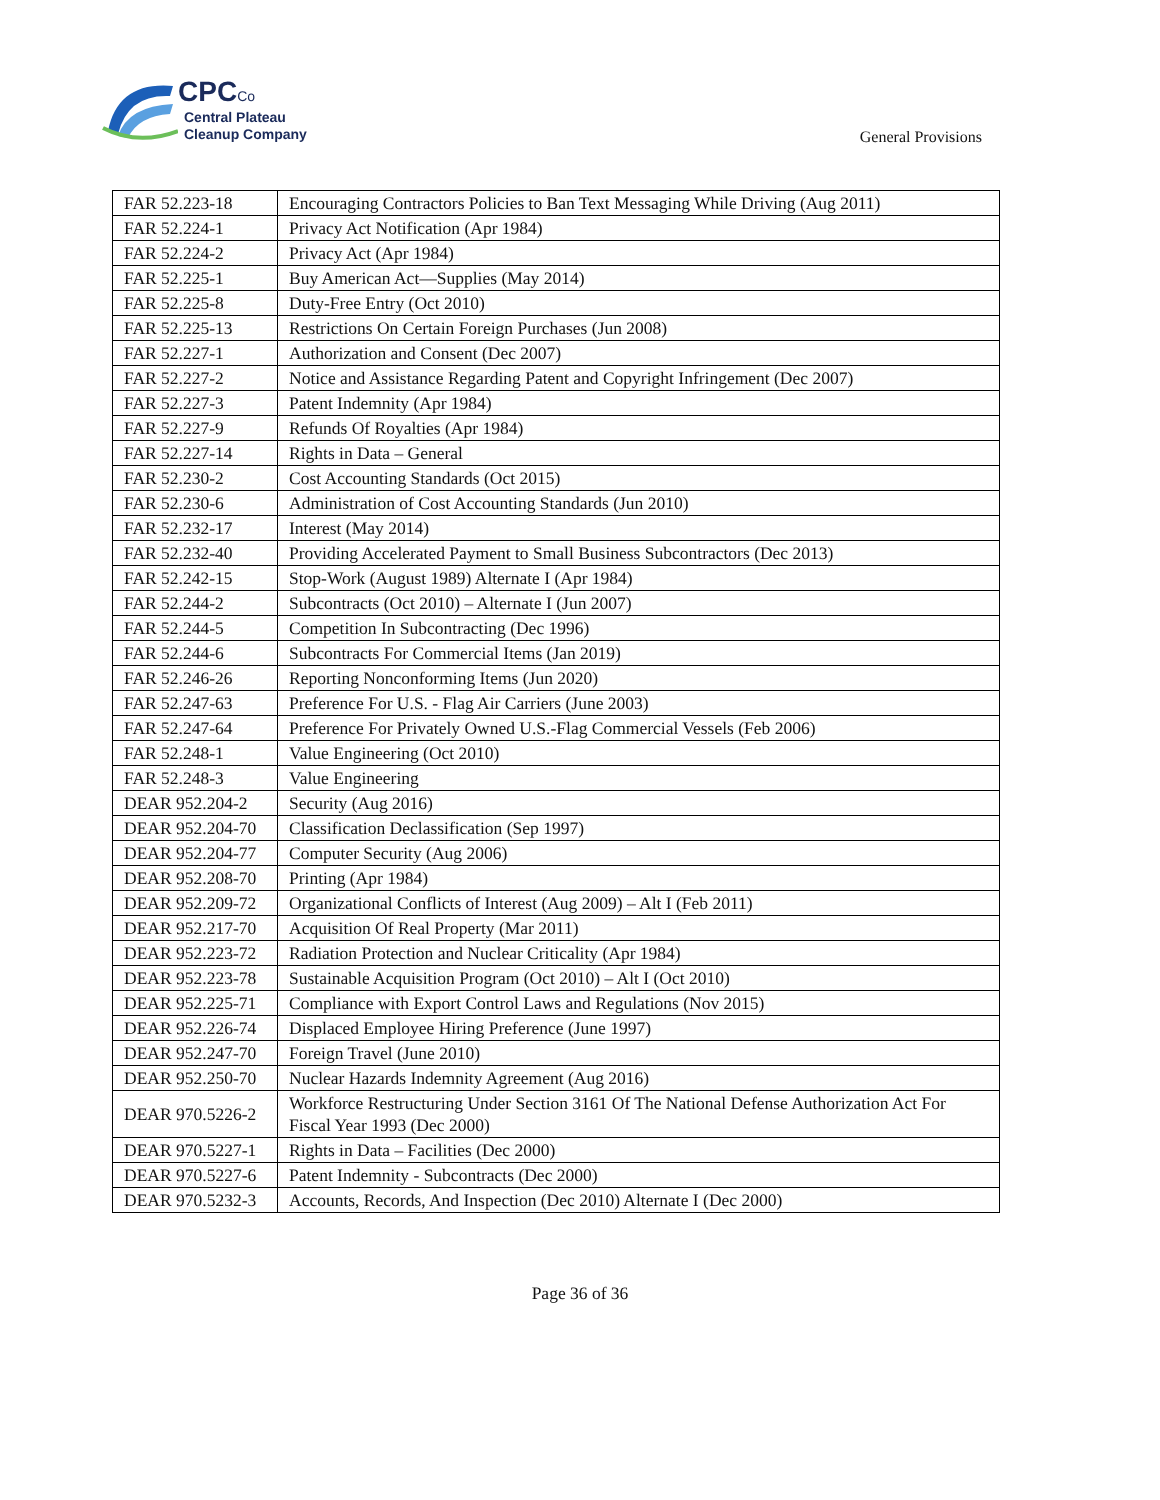CPCCo
Central Plateau
Cleanup Company
General Provisions
| FAR 52.223-18 | Encouraging Contractors Policies to Ban Text Messaging While Driving (Aug 2011) |
| FAR 52.224-1 | Privacy Act Notification (Apr 1984) |
| FAR 52.224-2 | Privacy Act (Apr 1984) |
| FAR 52.225-1 | Buy American Act—Supplies (May 2014) |
| FAR 52.225-8 | Duty-Free Entry (Oct 2010) |
| FAR 52.225-13 | Restrictions On Certain Foreign Purchases (Jun 2008) |
| FAR 52.227-1 | Authorization and Consent (Dec 2007) |
| FAR 52.227-2 | Notice and Assistance Regarding Patent and Copyright Infringement (Dec 2007) |
| FAR 52.227-3 | Patent Indemnity (Apr 1984) |
| FAR 52.227-9 | Refunds Of Royalties (Apr 1984) |
| FAR 52.227-14 | Rights in Data – General |
| FAR 52.230-2 | Cost Accounting Standards (Oct 2015) |
| FAR 52.230-6 | Administration of Cost Accounting Standards (Jun 2010) |
| FAR 52.232-17 | Interest (May 2014) |
| FAR 52.232-40 | Providing Accelerated Payment to Small Business Subcontractors (Dec 2013) |
| FAR 52.242-15 | Stop-Work (August 1989) Alternate I (Apr 1984) |
| FAR 52.244-2 | Subcontracts (Oct 2010) – Alternate I (Jun 2007) |
| FAR 52.244-5 | Competition In Subcontracting (Dec 1996) |
| FAR 52.244-6 | Subcontracts For Commercial Items (Jan 2019) |
| FAR 52.246-26 | Reporting Nonconforming Items (Jun 2020) |
| FAR 52.247-63 | Preference For U.S. - Flag Air Carriers (June 2003) |
| FAR 52.247-64 | Preference For Privately Owned U.S.-Flag Commercial Vessels (Feb 2006) |
| FAR 52.248-1 | Value Engineering (Oct 2010) |
| FAR 52.248-3 | Value Engineering |
| DEAR 952.204-2 | Security (Aug 2016) |
| DEAR 952.204-70 | Classification Declassification (Sep 1997) |
| DEAR 952.204-77 | Computer Security (Aug 2006) |
| DEAR 952.208-70 | Printing (Apr 1984) |
| DEAR 952.209-72 | Organizational Conflicts of Interest (Aug 2009) – Alt I (Feb 2011) |
| DEAR 952.217-70 | Acquisition Of Real Property (Mar 2011) |
| DEAR 952.223-72 | Radiation Protection and Nuclear Criticality (Apr 1984) |
| DEAR 952.223-78 | Sustainable Acquisition Program (Oct 2010) – Alt I (Oct 2010) |
| DEAR 952.225-71 | Compliance with Export Control Laws and Regulations (Nov 2015) |
| DEAR 952.226-74 | Displaced Employee Hiring Preference (June 1997) |
| DEAR 952.247-70 | Foreign Travel (June 2010) |
| DEAR 952.250-70 | Nuclear Hazards Indemnity Agreement (Aug 2016) |
| DEAR 970.5226-2 | Workforce Restructuring Under Section 3161 Of The National Defense Authorization Act For Fiscal Year 1993 (Dec 2000) |
| DEAR 970.5227-1 | Rights in Data – Facilities (Dec 2000) |
| DEAR 970.5227-6 | Patent Indemnity - Subcontracts (Dec 2000) |
| DEAR 970.5232-3 | Accounts, Records, And Inspection (Dec 2010) Alternate I (Dec 2000) |
Page 36 of 36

★ ★ ★

**Instructions to follow**:
Exclude all images and return the listing word for word.

**Response area**:
CPCCo
Central Plateau
Cleanup Company
General Provisions
| FAR 52.223-18 | Encouraging Contractors Policies to Ban Text Messaging While Driving (Aug 2011) |
| FAR 52.224-1 | Privacy Act Notification (Apr 1984) |
| FAR 52.224-2 | Privacy Act (Apr 1984) |
| FAR 52.225-1 | Buy American Act—Supplies (May 2014) |
| FAR 52.225-8 | Duty-Free Entry (Oct 2010) |
| FAR 52.225-13 | Restrictions On Certain Foreign Purchases (Jun 2008) |
| FAR 52.227-1 | Authorization and Consent (Dec 2007) |
| FAR 52.227-2 | Notice and Assistance Regarding Patent and Copyright Infringement (Dec 2007) |
| FAR 52.227-3 | Patent Indemnity (Apr 1984) |
| FAR 52.227-9 | Refunds Of Royalties (Apr 1984) |
| FAR 52.227-14 | Rights in Data – General |
| FAR 52.230-2 | Cost Accounting Standards (Oct 2015) |
| FAR 52.230-6 | Administration of Cost Accounting Standards (Jun 2010) |
| FAR 52.232-17 | Interest (May 2014) |
| FAR 52.232-40 | Providing Accelerated Payment to Small Business Subcontractors (Dec 2013) |
| FAR 52.242-15 | Stop-Work (August 1989) Alternate I (Apr 1984) |
| FAR 52.244-2 | Subcontracts (Oct 2010) – Alternate I (Jun 2007) |
| FAR 52.244-5 | Competition In Subcontracting (Dec 1996) |
| FAR 52.244-6 | Subcontracts For Commercial Items (Jan 2019) |
| FAR 52.246-26 | Reporting Nonconforming Items (Jun 2020) |
| FAR 52.247-63 | Preference For U.S. - Flag Air Carriers (June 2003) |
| FAR 52.247-64 | Preference For Privately Owned U.S.-Flag Commercial Vessels (Feb 2006) |
| FAR 52.248-1 | Value Engineering (Oct 2010) |
| FAR 52.248-3 | Value Engineering |
| DEAR 952.204-2 | Security (Aug 2016) |
| DEAR 952.204-70 | Classification Declassification (Sep 1997) |
| DEAR 952.204-77 | Computer Security (Aug 2006) |
| DEAR 952.208-70 | Printing (Apr 1984) |
| DEAR 952.209-72 | Organizational Conflicts of Interest (Aug 2009) – Alt I (Feb 2011) |
| DEAR 952.217-70 | Acquisition Of Real Property (Mar 2011) |
| DEAR 952.223-72 | Radiation Protection and Nuclear Criticality (Apr 1984) |
| DEAR 952.223-78 | Sustainable Acquisition Program (Oct 2010) – Alt I (Oct 2010) |
| DEAR 952.225-71 | Compliance with Export Control Laws and Regulations (Nov 2015) |
| DEAR 952.226-74 | Displaced Employee Hiring Preference (June 1997) |
| DEAR 952.247-70 | Foreign Travel (June 2010) |
| DEAR 952.250-70 | Nuclear Hazards Indemnity Agreement (Aug 2016) |
| DEAR 970.5226-2 | Workforce Restructuring Under Section 3161 Of The National Defense Authorization Act For Fiscal Year 1993 (Dec 2000) |
| DEAR 970.5227-1 | Rights in Data – Facilities (Dec 2000) |
| DEAR 970.5227-6 | Patent Indemnity - Subcontracts (Dec 2000) |
| DEAR 970.5232-3 | Accounts, Records, And Inspection (Dec 2010) Alternate I (Dec 2000) |
Page 36 of 36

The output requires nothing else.